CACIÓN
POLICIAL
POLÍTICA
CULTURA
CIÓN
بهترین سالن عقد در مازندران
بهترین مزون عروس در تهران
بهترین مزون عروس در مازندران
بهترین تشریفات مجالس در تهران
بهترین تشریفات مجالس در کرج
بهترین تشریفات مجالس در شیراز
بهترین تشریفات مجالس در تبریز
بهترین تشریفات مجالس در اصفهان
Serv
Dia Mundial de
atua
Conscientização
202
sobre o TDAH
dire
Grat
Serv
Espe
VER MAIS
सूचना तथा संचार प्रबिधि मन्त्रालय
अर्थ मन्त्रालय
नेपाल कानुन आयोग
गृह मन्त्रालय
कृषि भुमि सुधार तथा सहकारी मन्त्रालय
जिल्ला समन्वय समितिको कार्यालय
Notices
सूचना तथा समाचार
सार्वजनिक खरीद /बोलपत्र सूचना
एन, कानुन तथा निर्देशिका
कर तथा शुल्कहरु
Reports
· · ·
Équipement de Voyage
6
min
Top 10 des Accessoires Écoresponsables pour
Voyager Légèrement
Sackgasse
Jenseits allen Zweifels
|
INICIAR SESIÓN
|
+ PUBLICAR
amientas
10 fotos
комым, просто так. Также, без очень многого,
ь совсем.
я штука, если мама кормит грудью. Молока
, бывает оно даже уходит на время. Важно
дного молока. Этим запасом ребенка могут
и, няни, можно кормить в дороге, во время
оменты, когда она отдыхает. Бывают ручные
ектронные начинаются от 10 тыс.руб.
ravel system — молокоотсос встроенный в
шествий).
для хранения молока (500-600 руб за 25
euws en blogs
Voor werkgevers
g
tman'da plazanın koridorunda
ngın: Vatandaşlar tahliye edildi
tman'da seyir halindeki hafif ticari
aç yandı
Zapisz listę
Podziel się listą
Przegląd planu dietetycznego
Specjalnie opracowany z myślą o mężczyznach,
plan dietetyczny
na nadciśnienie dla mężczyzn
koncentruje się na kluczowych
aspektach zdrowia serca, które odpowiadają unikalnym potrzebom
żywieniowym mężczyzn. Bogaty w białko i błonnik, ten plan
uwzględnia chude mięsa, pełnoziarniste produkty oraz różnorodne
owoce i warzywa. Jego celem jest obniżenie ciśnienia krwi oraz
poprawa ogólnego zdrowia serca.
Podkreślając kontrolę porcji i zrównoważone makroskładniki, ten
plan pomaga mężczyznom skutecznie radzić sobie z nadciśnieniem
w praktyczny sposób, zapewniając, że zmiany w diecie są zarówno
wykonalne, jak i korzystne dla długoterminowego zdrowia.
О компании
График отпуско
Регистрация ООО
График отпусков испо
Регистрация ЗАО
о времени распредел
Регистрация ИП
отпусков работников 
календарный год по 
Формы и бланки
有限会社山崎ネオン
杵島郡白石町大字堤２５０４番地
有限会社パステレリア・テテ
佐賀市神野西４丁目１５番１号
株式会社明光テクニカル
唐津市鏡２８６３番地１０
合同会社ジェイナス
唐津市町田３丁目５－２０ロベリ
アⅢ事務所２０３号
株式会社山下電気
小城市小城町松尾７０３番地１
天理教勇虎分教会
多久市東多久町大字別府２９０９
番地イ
· · ·
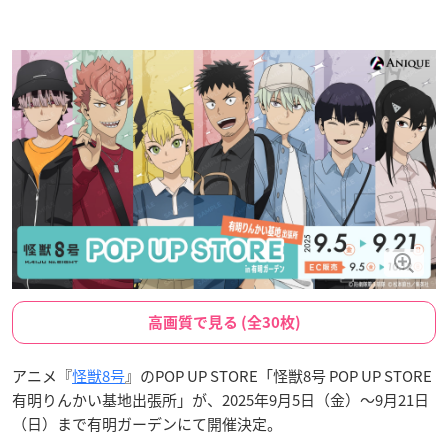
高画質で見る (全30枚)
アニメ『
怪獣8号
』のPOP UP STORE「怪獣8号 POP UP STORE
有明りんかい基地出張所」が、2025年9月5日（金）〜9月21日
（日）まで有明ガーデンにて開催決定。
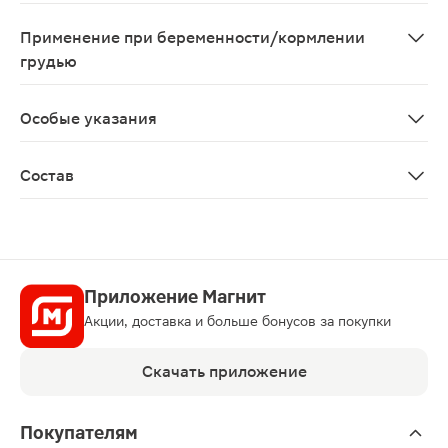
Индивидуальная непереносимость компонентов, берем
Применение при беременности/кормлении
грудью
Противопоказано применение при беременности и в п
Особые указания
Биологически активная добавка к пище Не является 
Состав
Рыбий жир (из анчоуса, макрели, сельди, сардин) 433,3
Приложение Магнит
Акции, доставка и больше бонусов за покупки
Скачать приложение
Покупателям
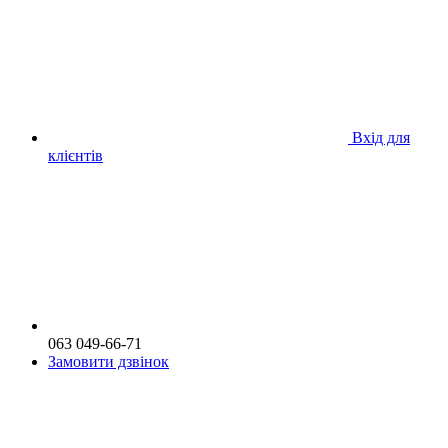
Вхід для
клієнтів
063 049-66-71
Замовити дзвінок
· · ·
Scan the listing above and copy all lines containing the word "zdrowia".

### SOLUTION FOR THIS TASK
aspektach zdrowia serca, które odpowiadają unikalnym potrzebom
poprawa ogólnego zdrowia serca.
wykonalne, jak i korzystne dla długoterminowego zdrowia.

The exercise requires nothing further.